Re: [PATCH] mm/mglru: fix cgroup OOM during MGLRU state switching
From: Yafang Shao
Date: Mon Mar 02 2026 - 09:39:35 EST
On Mon, Mar 2, 2026 at 5:48 PM Kairui Song <ryncsn@xxxxxxxxx> wrote:
>
> On Mon, Mar 2, 2026 at 5:20 PM Barry Song <21cnbao@xxxxxxxxx> wrote:
> >
> > On Mon, Mar 2, 2026 at 4:25 PM Yafang Shao <laoar.shao@xxxxxxxxx> wrote:
> > >
> > > The challenge we're currently facing is that we don't yet know which
> > > workloads would benefit from it ;)
> > > We do want to enable mglru on our production servers, but first we
> > > need to address the risk of OOM during the switch—that's exactly why
> > > we're proposing this patch.
> >
> > Nobody objects to your intention to fix it.

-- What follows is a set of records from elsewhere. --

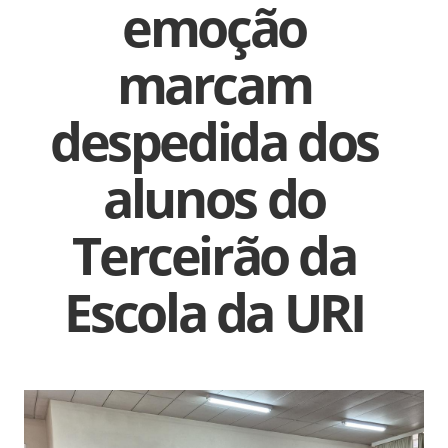
emoção
marcam
despedida dos
alunos do
Terceirão da
Escola da URI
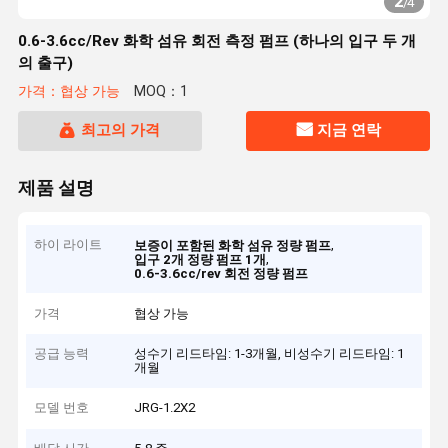
2
/
4
0.6-3.6cc/Rev 화학 섬유 회전 측정 펌프 (하나의 입구 두 개
의 출구)
가격：협상 가능
MOQ：1
최고의 가격
지금 연락
제품 설명
하이 라이트
,
보증이 포함된 화학 섬유 정량 펌프
,
입구 2개 정량 펌프 1개
0.6-3.6cc/rev 회전 정량 펌프
가격
협상 가능
공급 능력
성수기 리드타임: 1-3개월, 비성수기 리드타임: 1
개월
모델 번호
JRG-1.2X2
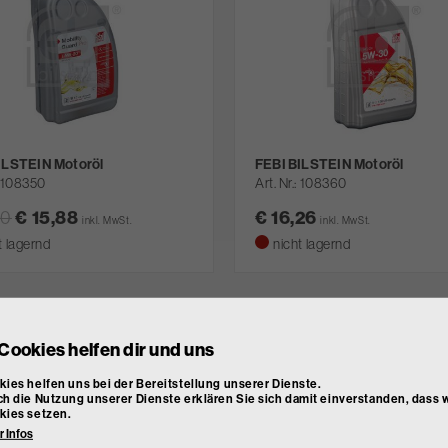
ILSTEIN Motoröl
FEBI BILSTEIN Motoröl
108350
Art. Nr.
108360
20
€ 15,88
€ 16,26
inkl. MwSt.
inkl. MwSt.
t lagernd
nicht lagernd
Cookies helfen dir und uns
ies helfen uns bei der Bereitstellung unserer Dienste.
h die Nutzung unserer Dienste erklären Sie sich damit einverstanden, dass w
kies setzen.
 Infos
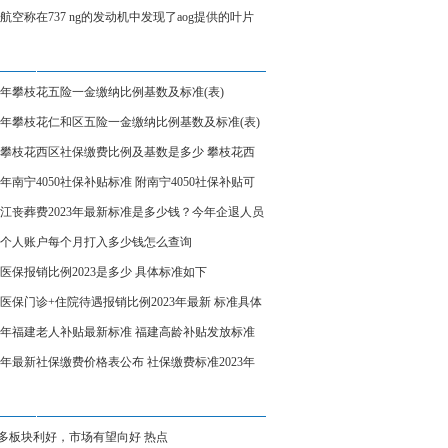
、炼制本土大模型
航空称在737 ng的发动机中发现了aog提供的叶片
23年攀枝花五险一金缴纳比例基数及标准(表)
23年攀枝花仁和区五险一金缴纳比例基数及标准(表)
23攀枝花西区社保缴费比例及基数是多少 攀枝花西
保缴费标准表
23年南宁4050社保补贴标准 附南宁4050社保补贴可
受几年
江丧葬费2023年最新标准是多少钱？今年企退人员
费领多少钱？
个人账户每个月打入多少钱怎么查询
医保报销比例2023是多少 具体标准如下
医保门诊+住院待遇报销比例2023年最新 标准具体
23年福建老人补贴最新标准 福建高龄补贴发放标准
23年最新社保缴费价格表公布 社保缴费标准2023年
（个人+企业）
多板块利好，市场有望向好 热点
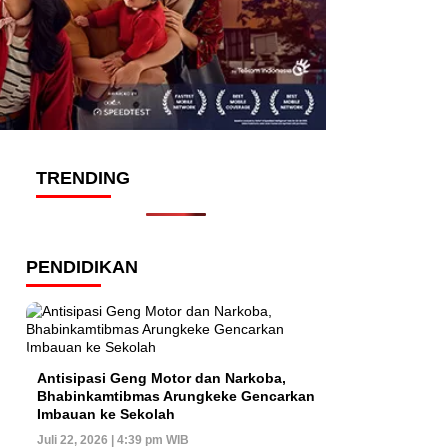
TRENDING
PENDIDIKAN
Antisipasi Geng Motor dan Narkoba,
Bhabinkamtibmas Arungkeke Gencarkan
Imbauan ke Sekolah
Juli 22, 2026 | 4:39 pm WIB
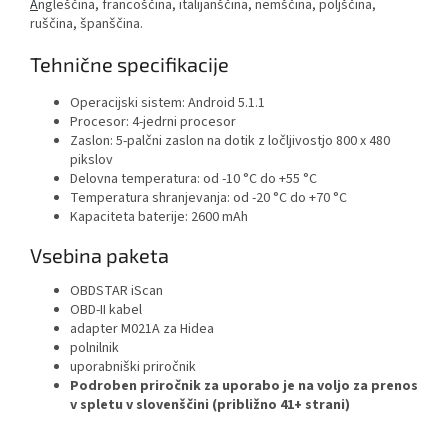
A
ngleščina, francoščina, italijanščina, nemščina, poljščina,
ruščina, španščina.
Tehnične specifikacije
Operacijski sistem: Android 5.1.1
Procesor: 4-jedrni procesor
Zaslon: 5-palčni zaslon na dotik z ločljivostjo 800 x 480
pikslov
Delovna temperatura: od -10 °C do +55 °C
Temperatura shranjevanja: od -20 °C do +70 °C
Kapaciteta baterije: 2600 mAh
Vsebina paketa
OBDSTAR iScan
OBD-II kabel
adapter M021A za Hidea
polnilnik
uporabniški priročnik
Podroben priročnik za uporabo je na voljo za prenos
v spletu v slovenščini (približno 41+ strani)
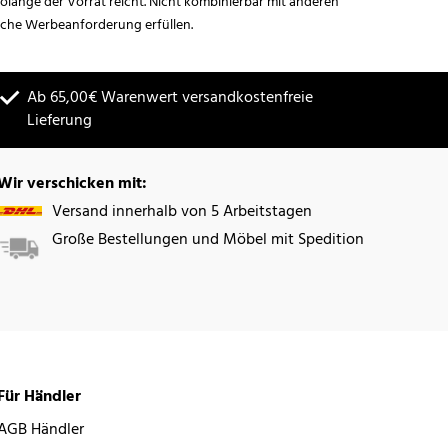
lange der Vorrat reicht. Nicht kombinierbar mit anderen
iche Werbeanforderung erfüllen.
Ab 65,00€ Warenwert versandkostenfreie
Lieferung
Wir verschicken mit:
Versand innerhalb von 5 Arbeitstagen
Große Bestellungen und Möbel mit Spedition
Für Händler
AGB Händler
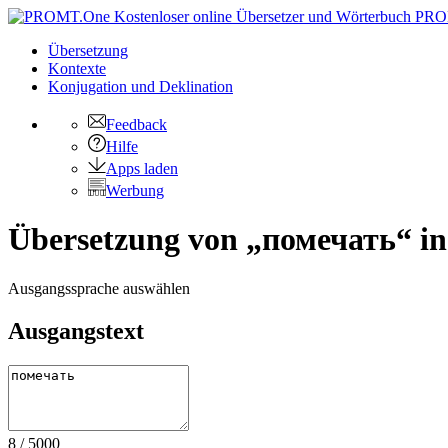
PRO
Übersetzung
Kontexte
Konjugation
und Deklination
Feedback
Hilfe
Apps laden
Werbung
Übersetzung von „помечать“ in
Ausgangssprache auswählen
Ausgangstext
8
/
5000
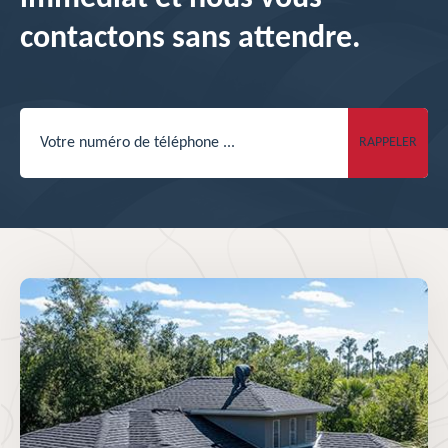
contactons sans attendre.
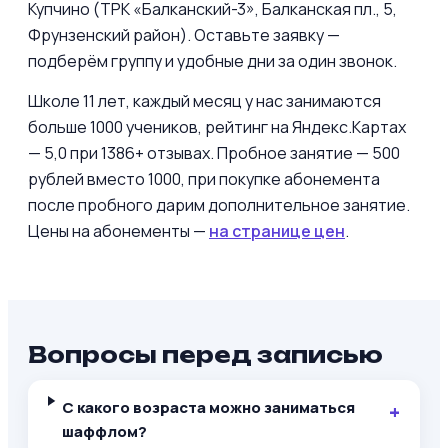
Купчино (ТРК «Балканский-3», Балканская пл., 5,
Фрунзенский район). Оставьте заявку —
подберём группу и удобные дни за один звонок.
Школе 11 лет, каждый месяц у нас занимаются
больше 1000 учеников, рейтинг на Яндекс.Картах
— 5,0 при 1386+ отзывах. Пробное занятие — 500
рублей вместо 1000, при покупке абонемента
после пробного дарим дополнительное занятие.
Цены на абонементы —
на странице цен
.
Вопросы перед записью
С какого возраста можно заниматься
шаффлом?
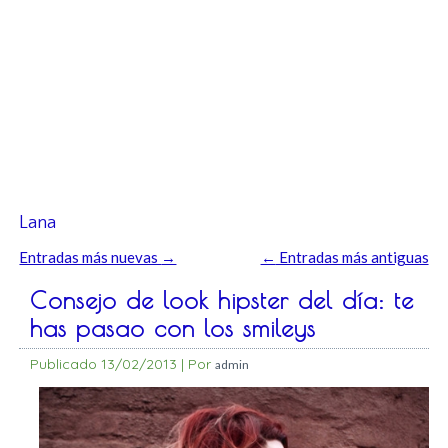
Lana
Entradas más nuevas
→
←
Entradas más antiguas
Consejo de look hipster del día: te
has pasao con los smileys
Publicado
13/02/2013
|
Por
admin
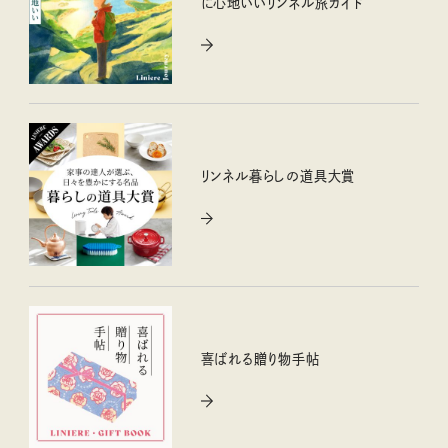
に心地いいリンネル旅ガイド
リンネル暮らしの道具大賞
喜ばれる贈り物手帖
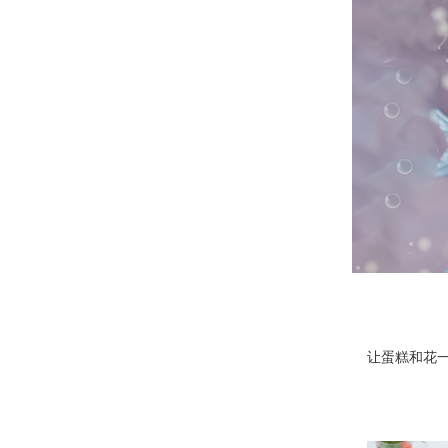
让蛋糕和花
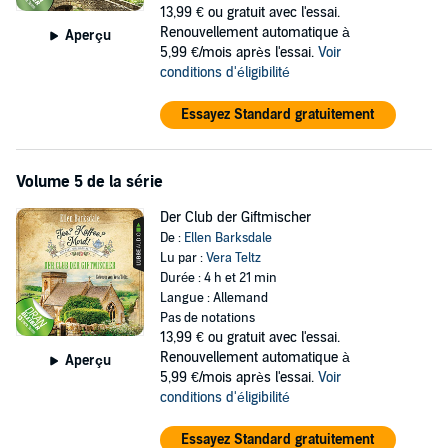
13,99 €
ou gratuit avec l'essai.
Renouvellement automatique à
Aperçu
5,99 €/mois après l'essai.
Voir
conditions d'éligibilité
Essayez Standard gratuitement
Volume 5 de la série
Der Club der Giftmischer
De :
Ellen Barksdale
Lu par :
Vera Teltz
Durée : 4 h et 21 min
Langue : Allemand
Pas de notations
13,99 €
ou gratuit avec l'essai.
Renouvellement automatique à
Aperçu
5,99 €/mois après l'essai.
Voir
conditions d'éligibilité
Essayez Standard gratuitement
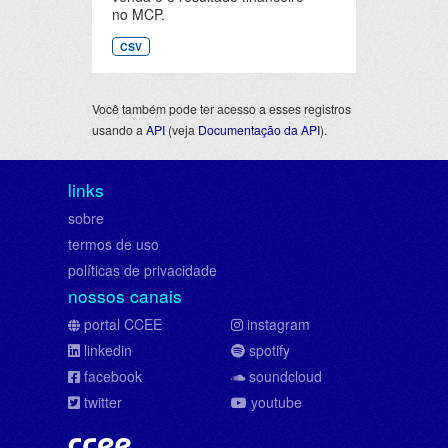
no MCP.
CSV
Você também pode ter acesso a esses registros
usando a
API
(veja
Documentação da API
).
links
sobre
termos de uso
políticas de privacidade
nossos canais
portal CCEE
instagram
linkedin
spotify
facebook
soundcloud
twitter
youtube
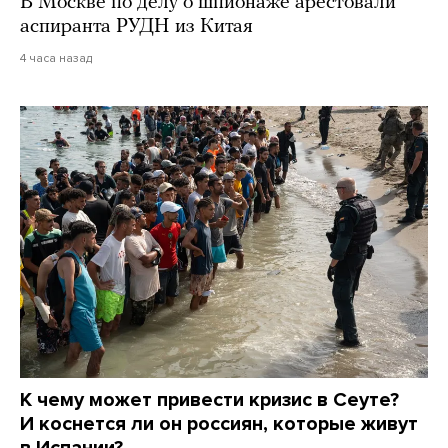
В Москве по делу о шпионаже арестовали
аспиранта РУДН из Китая
4 часа назад
К чему может привести кризис в Сеуте?
И коснется ли он россиян, которые живут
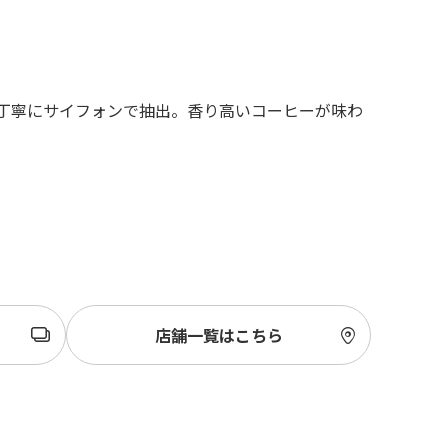
丁寧にサイフォンで抽出。香り高いコーヒーが味わ
店舗一覧はこちら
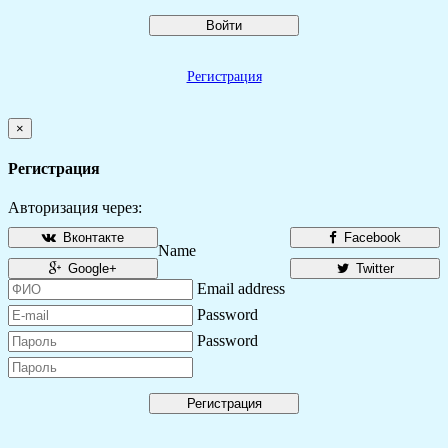
Войти
Регистрация
×
Регистрация
Авторизация через:
Вконтакте
Facebook
Name
Google+
Twitter
Email address
Password
Password
Регистрация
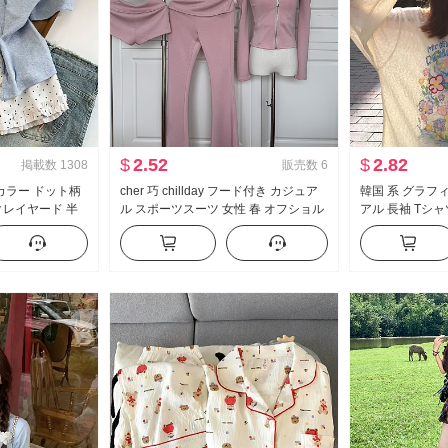
$
2.52
$
2.82
掲載数
1308
販売数
6
カラー ドット柄
cher 巧 chillday フード付き カジュア
韓国 系 グラフ
クレイヤード 半
ル スポーツスーツ 女性 春 オフショル
アル 長袖 Tシ
新品 スイートスタ
ダー コート ベルボトム スリーピース
ス 女性 春夏 
ス
が冷たい 感 ク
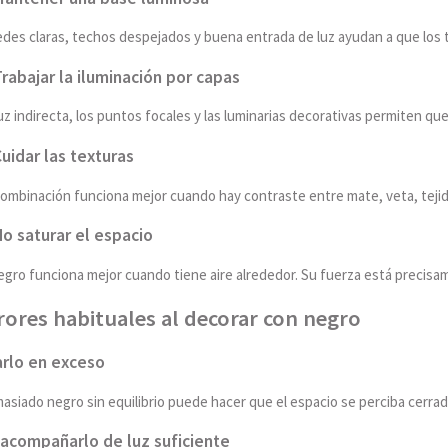
edes claras, techos despejados y buena entrada de luz ayudan a que los 
Trabajar la iluminación por capas
uz indirecta, los puntos focales y las luminarias decorativas permiten q
Cuidar las texturas
ombinación funciona mejor cuando hay contraste entre mate, veta, tejido
No saturar el espacio
egro funciona mejor cuando tiene aire alrededor. Su fuerza está precisa
rores habituales al decorar con negro
rlo en exceso
asiado negro sin equilibrio puede hacer que el espacio se perciba cerra
acompañarlo de luz suficiente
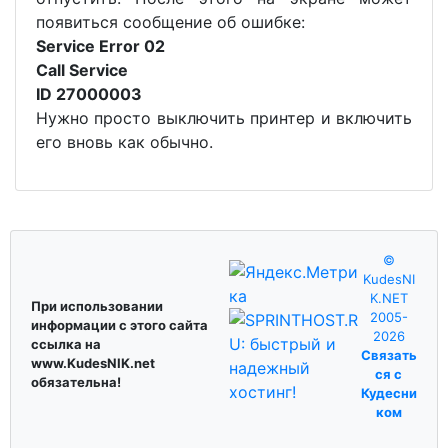
появиться сообщение об ошибке:
Service Error 02
Call Service
ID 27000003
Нужно просто выключить принтер и включить
его вновь как обычно.
©
KudesNI
K.NET
При использовании
2005-
информации с этого сайта
2026
ссылка на
Связать
www.KudesNIK.net
ся с
обязательна!
Кудесни
ком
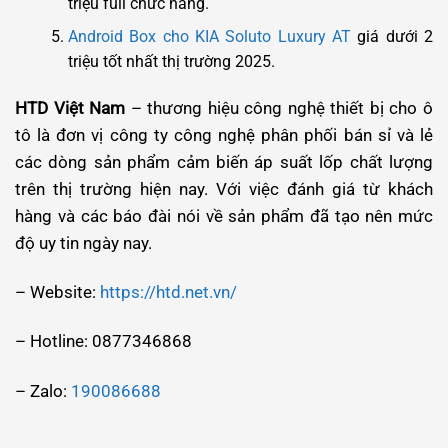
triệu full chức năng.
Android Box cho KIA Soluto Luxury AT
giá dưới 2
triệu tốt nhất thị trường 2025.
HTD Việt Nam
– thương hiệu công nghệ thiết bị cho ô
tô là đơn vị công ty công nghệ phân phối bán sỉ và lẻ
các dòng sản phẩm cảm biến áp suất lốp chất lượng
trên thị trường hiện nay. Với việc đánh giá từ khách
hàng và các báo đài nói về sản phẩm đã tạo nên mức
độ uy tin ngày nay.
– Website:
https://htd.net.vn/
– Hotline: 0877346868
– Zalo:
190086688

I’m curious: to what
> > extent do we want to fix it? Do we aim to merely reduce the probability
> > of OOM and other mistakes, or do we want a complete fix that makes
> > the dynamic on/off fully safe?
>
> Yeah, I'm glad that more people are trying MGLRU and improving it.
>
> We also have an downstream fix for the OOM on switch issue, but that's
> mostly as a fallback in case MGLRU doesn't work well, our goal is
> still try to enable MGLRU as much as possible,
Our goals are aligned.
Before enabling mglru, we must first ensure it won't cause OOM errors
across multiple servers. We propose fixing this because, during our
previous mglru enablement, many instances of a single service OOM'd
simultaneously—potentially leading to data loss for that service.
> many issues have been
> identified and I'm willing to push and fix things upstream together.
>
> I didn't consider the the OOM on switch an upstream issue though.
This is a serious upstream kernel bug that could lead to data loss. If
it is not recognized as such, the upstream kernel should consider
removing this dynamic toggle.
> But
> to fix that we just used a schedule_timeout when seeing the lru status
So your proposal is essentially something like this?
while (status) {
schedule_timeout(random_timeout);
}
> is different from the global status, very close to what Barry
> suggested, with some other tweaks.
>
> Keep doing the reclaim during the switch did result in some unexpected
> behaviors, including OOM still occurring, just much more unlikely than
> before. Like a typical TOCTOU problem for checking the lru's status.
>
> Let me Cc BIngfang, maybe he can provide more detail.
Looking forward to your solution.
--
Regards
Yafang